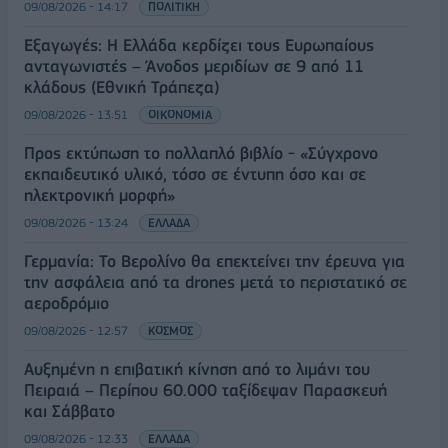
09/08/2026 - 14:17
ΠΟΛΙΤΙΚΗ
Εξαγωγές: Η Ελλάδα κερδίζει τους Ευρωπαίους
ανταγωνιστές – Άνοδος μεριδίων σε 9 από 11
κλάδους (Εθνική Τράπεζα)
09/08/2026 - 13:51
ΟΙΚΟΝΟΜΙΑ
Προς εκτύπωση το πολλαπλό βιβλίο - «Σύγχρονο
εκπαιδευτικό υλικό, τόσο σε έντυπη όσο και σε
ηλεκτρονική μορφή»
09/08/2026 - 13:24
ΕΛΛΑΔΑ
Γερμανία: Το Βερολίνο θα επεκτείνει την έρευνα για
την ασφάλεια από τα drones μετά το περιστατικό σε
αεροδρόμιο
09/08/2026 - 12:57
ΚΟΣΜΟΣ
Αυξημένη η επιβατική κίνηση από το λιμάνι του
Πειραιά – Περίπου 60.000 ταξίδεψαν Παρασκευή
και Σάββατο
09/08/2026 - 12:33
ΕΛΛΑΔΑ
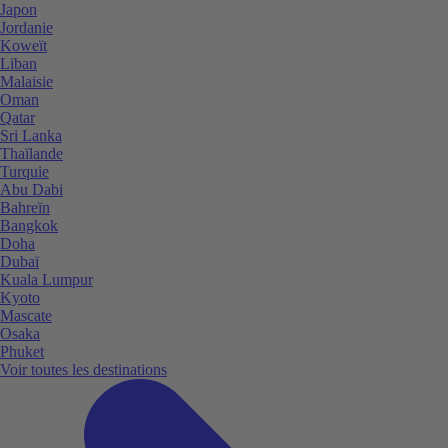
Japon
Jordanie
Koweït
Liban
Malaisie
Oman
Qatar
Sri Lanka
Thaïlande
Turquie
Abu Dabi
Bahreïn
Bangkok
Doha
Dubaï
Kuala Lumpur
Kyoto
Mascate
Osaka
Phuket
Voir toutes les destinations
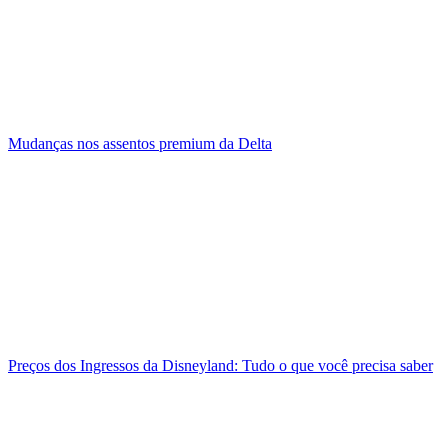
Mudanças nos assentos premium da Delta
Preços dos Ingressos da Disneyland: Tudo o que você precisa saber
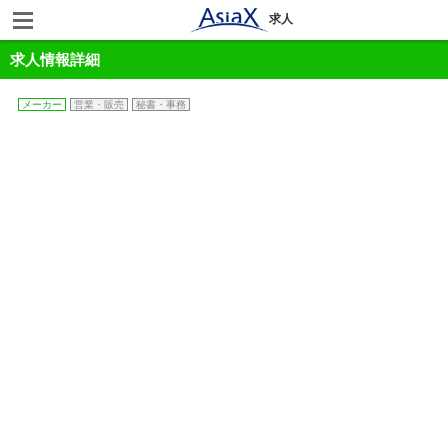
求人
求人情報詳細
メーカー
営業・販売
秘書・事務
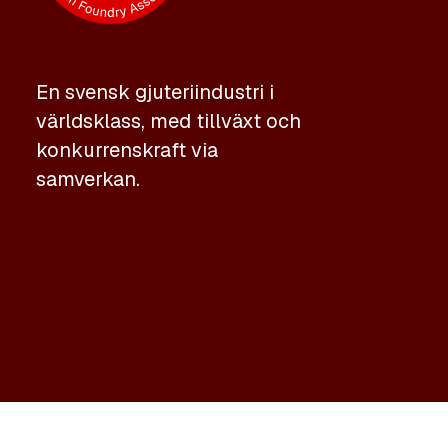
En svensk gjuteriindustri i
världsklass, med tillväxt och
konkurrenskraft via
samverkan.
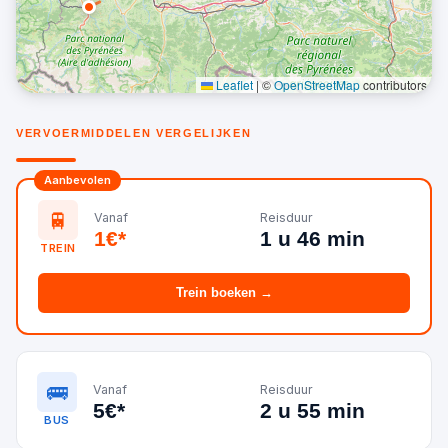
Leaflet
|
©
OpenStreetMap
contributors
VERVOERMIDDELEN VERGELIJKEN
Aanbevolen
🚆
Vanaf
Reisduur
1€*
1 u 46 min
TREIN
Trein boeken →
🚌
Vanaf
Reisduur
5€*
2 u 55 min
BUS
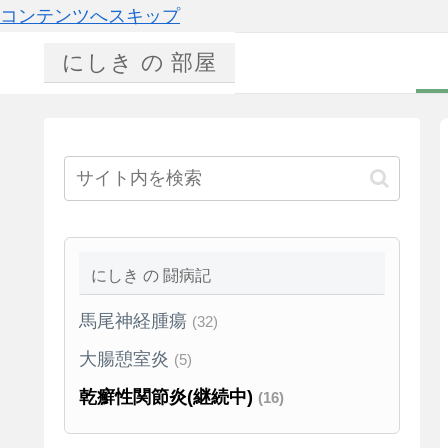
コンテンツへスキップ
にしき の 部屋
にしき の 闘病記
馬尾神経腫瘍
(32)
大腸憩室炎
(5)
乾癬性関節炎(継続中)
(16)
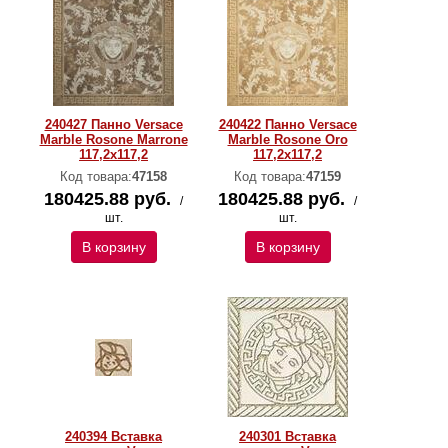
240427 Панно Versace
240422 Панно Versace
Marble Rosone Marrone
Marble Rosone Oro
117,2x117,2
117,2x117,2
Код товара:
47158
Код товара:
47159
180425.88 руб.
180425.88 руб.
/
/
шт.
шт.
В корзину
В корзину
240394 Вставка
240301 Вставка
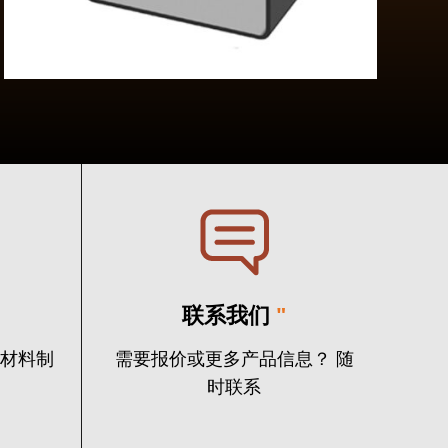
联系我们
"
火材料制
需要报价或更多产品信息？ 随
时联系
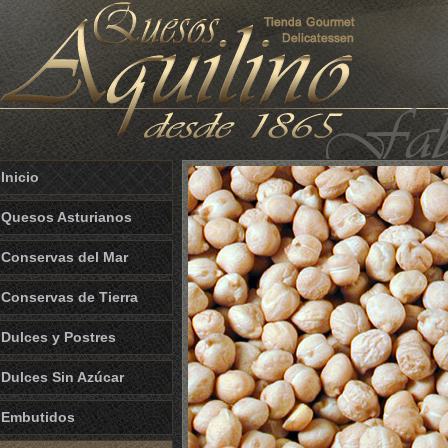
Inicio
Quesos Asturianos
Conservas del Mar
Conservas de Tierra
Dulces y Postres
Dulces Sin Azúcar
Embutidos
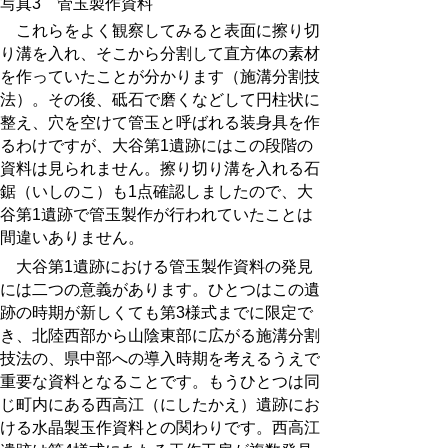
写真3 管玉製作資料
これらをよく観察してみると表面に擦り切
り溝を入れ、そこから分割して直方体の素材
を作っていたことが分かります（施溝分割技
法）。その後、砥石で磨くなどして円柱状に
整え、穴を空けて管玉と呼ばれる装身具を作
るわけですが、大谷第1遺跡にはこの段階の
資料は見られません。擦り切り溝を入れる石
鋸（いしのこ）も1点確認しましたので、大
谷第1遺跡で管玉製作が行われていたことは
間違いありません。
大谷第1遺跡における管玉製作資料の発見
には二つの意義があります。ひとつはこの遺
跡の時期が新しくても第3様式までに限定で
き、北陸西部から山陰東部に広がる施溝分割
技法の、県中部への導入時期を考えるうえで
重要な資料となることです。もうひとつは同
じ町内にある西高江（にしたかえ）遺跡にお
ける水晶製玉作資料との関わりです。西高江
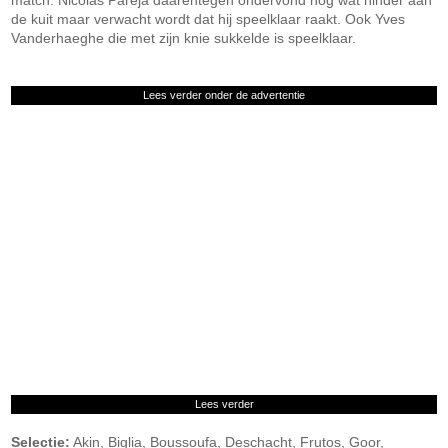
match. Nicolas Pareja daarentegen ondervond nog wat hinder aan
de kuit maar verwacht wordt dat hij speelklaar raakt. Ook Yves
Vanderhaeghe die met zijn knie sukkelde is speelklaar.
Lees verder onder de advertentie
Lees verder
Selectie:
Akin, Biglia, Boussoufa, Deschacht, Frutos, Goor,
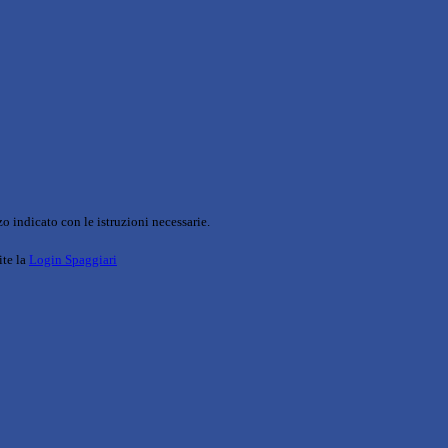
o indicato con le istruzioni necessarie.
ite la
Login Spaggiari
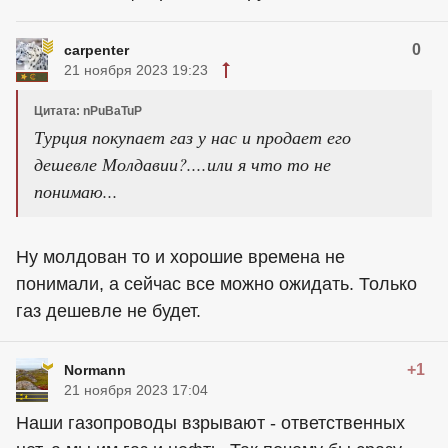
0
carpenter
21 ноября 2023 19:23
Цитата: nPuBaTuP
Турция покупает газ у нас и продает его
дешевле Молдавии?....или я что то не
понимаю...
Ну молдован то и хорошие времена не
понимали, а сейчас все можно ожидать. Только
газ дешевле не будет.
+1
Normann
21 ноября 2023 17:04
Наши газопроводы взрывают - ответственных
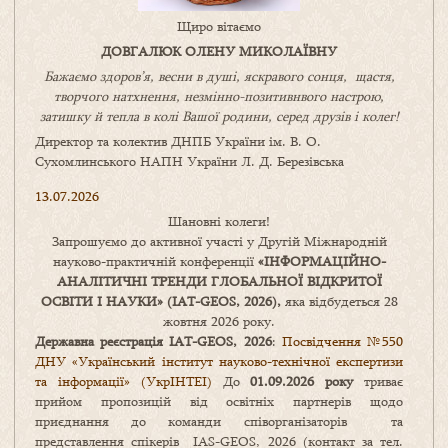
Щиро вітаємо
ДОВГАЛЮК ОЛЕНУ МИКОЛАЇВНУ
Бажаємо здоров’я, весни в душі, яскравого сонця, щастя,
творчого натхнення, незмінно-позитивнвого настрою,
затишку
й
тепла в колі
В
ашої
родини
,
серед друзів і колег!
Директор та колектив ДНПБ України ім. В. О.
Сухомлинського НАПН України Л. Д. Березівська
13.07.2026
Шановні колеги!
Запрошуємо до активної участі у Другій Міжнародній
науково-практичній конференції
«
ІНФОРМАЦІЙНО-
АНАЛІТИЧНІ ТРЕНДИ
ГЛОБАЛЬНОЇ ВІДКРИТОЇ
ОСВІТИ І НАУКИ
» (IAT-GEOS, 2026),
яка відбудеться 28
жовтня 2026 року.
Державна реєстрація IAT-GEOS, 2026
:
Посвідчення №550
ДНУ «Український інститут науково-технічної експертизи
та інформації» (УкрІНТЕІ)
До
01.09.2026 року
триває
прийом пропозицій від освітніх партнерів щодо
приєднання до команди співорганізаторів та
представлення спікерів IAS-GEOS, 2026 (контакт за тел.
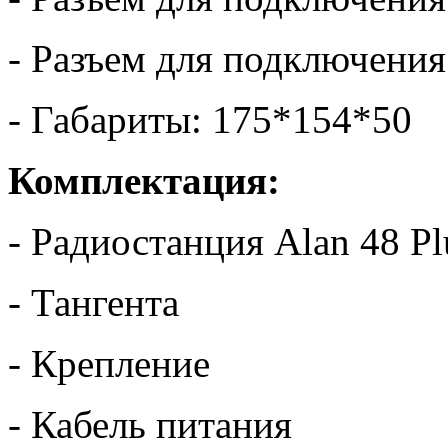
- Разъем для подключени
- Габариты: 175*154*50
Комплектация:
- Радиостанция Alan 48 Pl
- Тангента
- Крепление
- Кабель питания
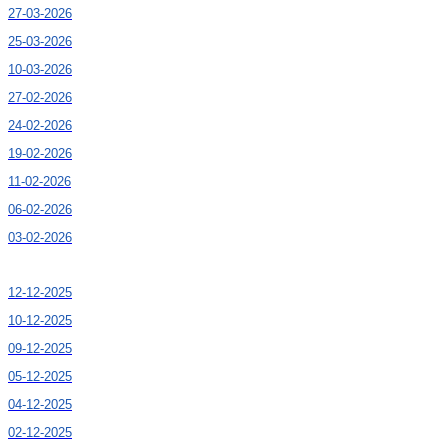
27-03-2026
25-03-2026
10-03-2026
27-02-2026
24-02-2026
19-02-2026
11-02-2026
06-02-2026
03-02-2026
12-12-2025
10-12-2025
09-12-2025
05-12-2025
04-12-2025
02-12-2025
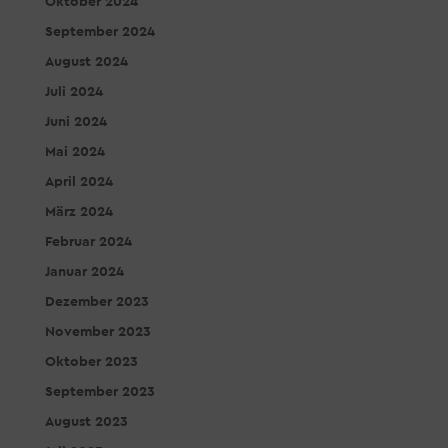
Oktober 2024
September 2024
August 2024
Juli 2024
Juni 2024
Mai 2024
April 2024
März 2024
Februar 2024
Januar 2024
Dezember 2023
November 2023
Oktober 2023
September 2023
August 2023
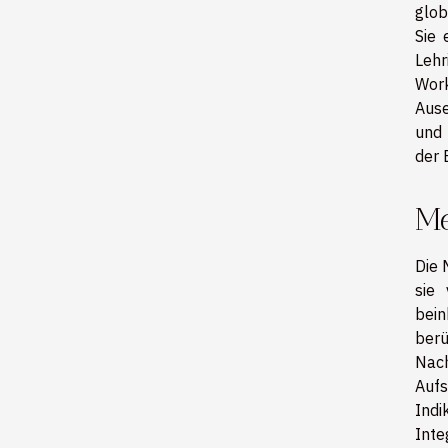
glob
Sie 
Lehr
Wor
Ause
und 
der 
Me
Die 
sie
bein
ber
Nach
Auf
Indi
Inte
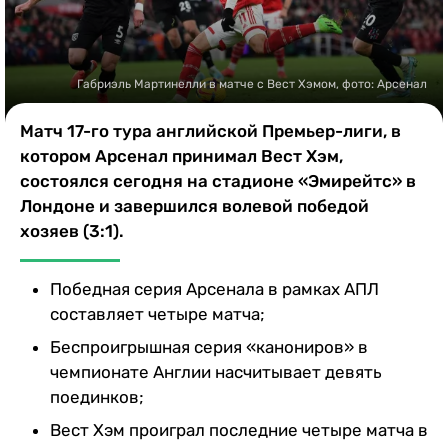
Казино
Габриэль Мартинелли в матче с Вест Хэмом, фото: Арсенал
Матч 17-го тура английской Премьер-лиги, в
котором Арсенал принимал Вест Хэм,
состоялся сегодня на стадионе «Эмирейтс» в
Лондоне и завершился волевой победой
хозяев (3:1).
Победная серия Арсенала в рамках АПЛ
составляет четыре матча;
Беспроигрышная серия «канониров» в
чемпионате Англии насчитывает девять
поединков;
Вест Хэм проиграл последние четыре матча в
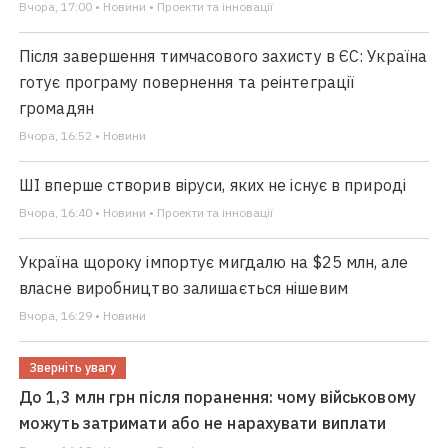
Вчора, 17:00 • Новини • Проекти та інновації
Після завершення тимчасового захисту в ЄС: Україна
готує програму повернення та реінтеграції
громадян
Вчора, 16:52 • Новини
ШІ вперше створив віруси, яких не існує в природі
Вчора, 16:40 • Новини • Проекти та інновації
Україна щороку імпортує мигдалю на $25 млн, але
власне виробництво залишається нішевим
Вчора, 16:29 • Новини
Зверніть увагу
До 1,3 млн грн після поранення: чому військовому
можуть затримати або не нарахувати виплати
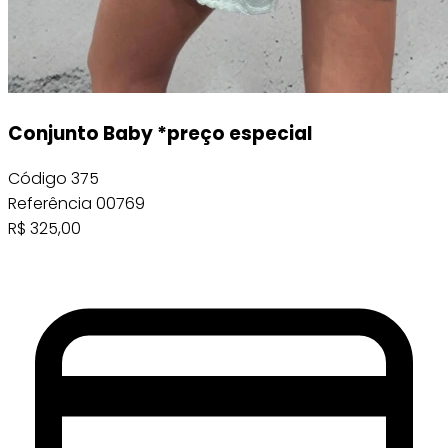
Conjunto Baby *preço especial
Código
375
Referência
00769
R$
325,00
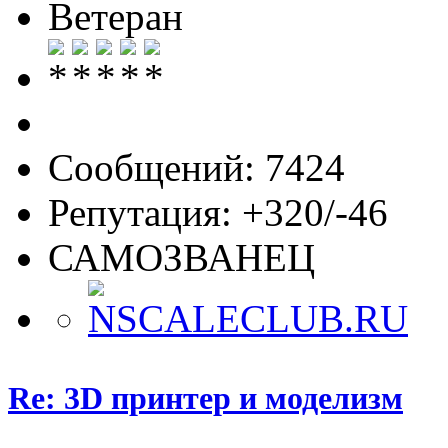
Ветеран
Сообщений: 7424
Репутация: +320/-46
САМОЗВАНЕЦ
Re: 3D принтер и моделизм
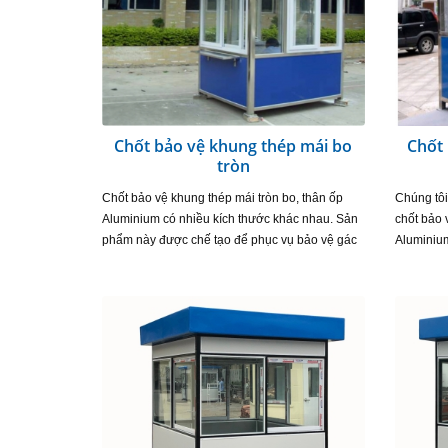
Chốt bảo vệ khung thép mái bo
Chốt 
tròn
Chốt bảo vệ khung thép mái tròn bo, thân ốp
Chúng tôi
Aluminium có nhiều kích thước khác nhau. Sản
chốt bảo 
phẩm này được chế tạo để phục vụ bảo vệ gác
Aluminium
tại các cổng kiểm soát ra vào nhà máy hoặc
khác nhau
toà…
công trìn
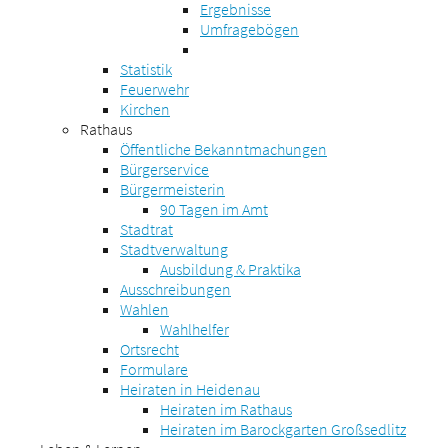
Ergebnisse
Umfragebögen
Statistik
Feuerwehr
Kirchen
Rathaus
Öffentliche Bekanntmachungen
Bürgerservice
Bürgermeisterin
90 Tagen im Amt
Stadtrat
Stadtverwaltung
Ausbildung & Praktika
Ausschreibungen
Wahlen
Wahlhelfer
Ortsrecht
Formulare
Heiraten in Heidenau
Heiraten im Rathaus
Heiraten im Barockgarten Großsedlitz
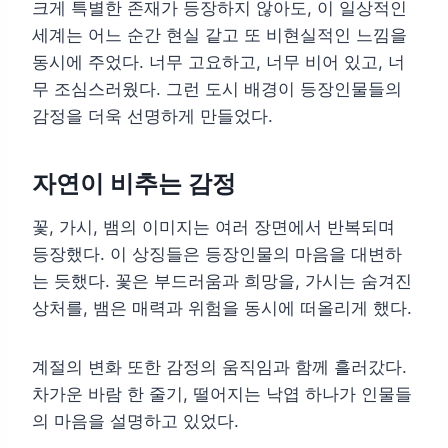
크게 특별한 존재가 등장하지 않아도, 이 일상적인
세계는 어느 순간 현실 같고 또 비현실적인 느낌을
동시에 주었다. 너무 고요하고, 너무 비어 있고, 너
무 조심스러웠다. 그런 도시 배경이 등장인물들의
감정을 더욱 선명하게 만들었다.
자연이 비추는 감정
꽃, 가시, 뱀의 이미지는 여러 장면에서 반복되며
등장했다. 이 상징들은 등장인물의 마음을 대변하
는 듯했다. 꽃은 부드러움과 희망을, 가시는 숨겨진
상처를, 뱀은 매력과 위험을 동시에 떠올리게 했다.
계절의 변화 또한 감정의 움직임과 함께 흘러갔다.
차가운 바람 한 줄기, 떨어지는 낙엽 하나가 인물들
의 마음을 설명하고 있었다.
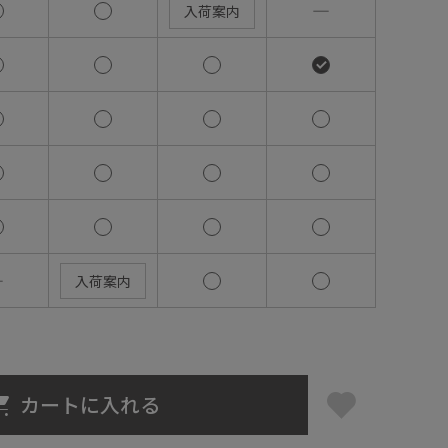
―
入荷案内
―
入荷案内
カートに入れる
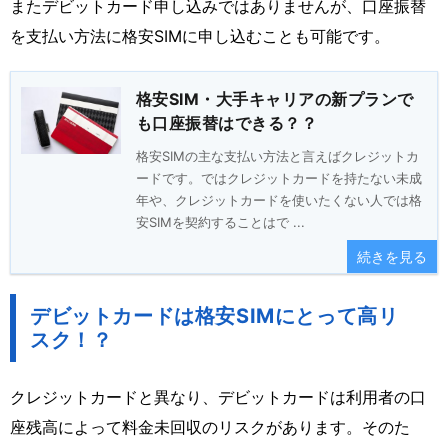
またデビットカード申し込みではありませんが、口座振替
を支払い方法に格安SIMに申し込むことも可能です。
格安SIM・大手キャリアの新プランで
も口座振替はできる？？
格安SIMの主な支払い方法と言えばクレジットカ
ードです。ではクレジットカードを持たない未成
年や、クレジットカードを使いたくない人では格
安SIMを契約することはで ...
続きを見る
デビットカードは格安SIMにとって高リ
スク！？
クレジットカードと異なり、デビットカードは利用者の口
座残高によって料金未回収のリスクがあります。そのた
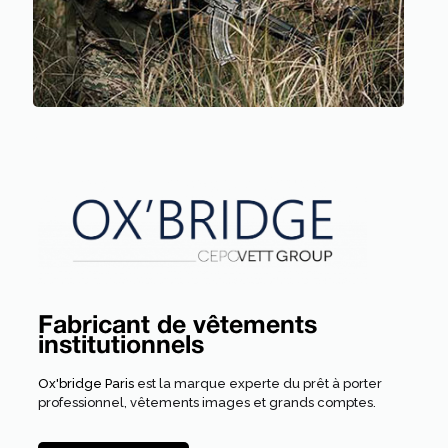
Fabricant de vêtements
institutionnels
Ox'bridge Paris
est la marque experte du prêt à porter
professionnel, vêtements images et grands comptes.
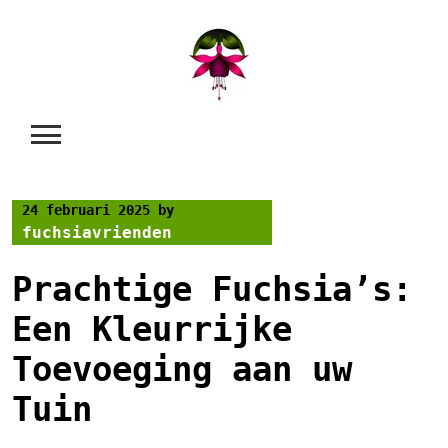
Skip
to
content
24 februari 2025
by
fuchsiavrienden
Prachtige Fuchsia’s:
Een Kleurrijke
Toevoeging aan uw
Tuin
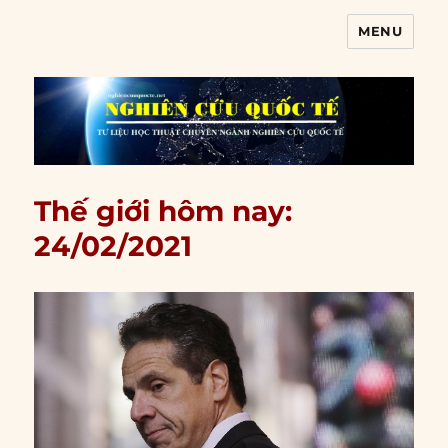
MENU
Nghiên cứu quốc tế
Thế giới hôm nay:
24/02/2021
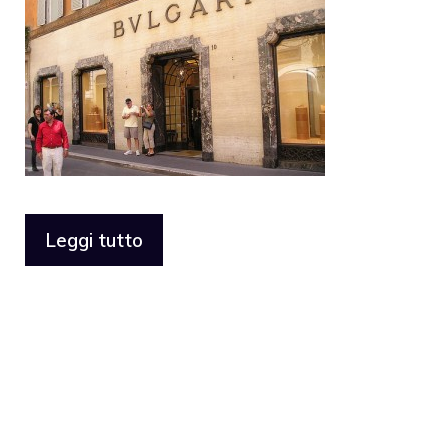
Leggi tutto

Task instructions: One number answers this exercise: the count of lines above in which the word "thép" appears.

Your solution: 2